++++ Records ++++
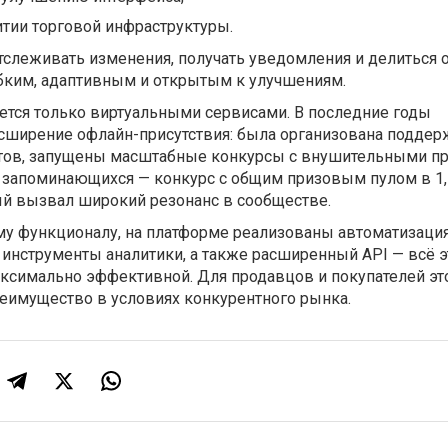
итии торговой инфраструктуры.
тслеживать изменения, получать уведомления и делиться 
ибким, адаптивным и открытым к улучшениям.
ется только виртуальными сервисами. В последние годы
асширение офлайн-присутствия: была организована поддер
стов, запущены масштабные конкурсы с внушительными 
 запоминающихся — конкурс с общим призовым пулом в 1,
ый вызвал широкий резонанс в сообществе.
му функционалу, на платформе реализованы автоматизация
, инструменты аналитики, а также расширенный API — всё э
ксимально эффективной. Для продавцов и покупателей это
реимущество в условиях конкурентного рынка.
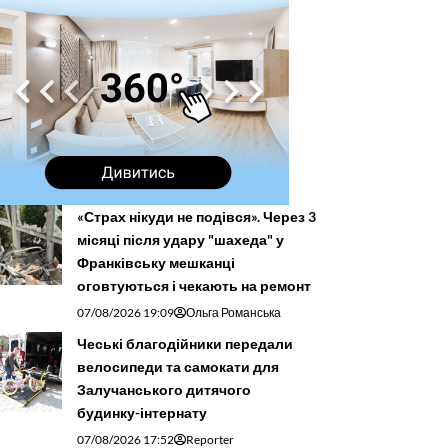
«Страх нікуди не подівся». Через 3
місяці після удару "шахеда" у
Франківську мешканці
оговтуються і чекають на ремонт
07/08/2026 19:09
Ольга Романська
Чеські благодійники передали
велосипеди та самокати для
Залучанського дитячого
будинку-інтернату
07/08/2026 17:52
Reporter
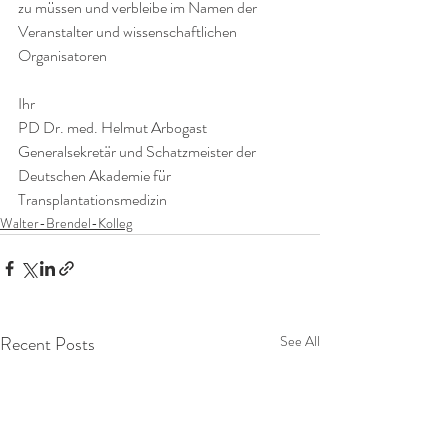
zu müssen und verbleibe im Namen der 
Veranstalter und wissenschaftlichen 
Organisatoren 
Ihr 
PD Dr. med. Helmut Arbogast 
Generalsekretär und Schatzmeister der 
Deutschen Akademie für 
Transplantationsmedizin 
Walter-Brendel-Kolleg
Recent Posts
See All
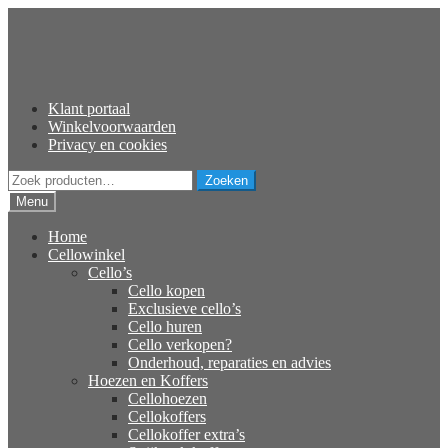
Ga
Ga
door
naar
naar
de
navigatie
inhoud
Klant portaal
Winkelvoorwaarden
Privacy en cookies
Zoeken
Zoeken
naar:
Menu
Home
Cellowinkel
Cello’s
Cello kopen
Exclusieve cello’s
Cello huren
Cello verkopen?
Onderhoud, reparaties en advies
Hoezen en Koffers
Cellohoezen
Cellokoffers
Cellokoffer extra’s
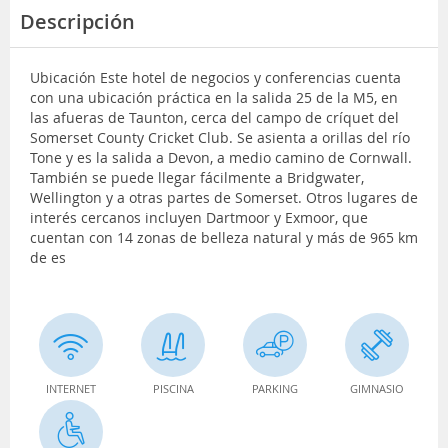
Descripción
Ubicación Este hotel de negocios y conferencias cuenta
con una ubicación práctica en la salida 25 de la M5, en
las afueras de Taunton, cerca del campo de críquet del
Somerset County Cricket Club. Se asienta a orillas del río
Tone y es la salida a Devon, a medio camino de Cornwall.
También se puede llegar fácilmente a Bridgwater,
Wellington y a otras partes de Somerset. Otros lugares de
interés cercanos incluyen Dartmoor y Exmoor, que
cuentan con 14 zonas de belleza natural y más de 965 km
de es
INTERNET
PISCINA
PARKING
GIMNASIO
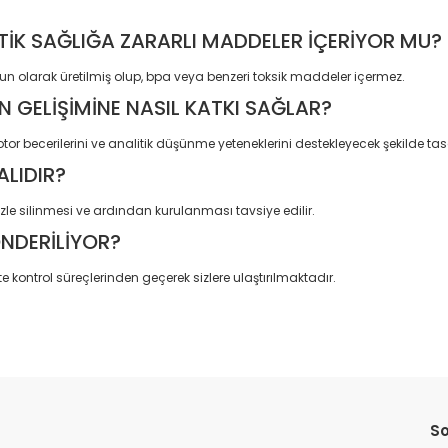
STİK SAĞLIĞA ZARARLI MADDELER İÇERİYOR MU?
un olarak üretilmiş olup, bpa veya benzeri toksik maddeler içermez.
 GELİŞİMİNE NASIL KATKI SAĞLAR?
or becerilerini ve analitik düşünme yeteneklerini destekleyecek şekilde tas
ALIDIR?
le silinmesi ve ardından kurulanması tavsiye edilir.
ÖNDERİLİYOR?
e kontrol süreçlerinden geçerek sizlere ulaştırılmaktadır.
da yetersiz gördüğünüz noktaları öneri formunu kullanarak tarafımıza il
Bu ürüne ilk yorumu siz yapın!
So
++++
The task:
List each line in the data above that contains the word "salida".

Written reply:
con una ubicación práctica en la salida 25 de la M5, en
Tone y es la salida a Devon, a medio camino de Cornwall.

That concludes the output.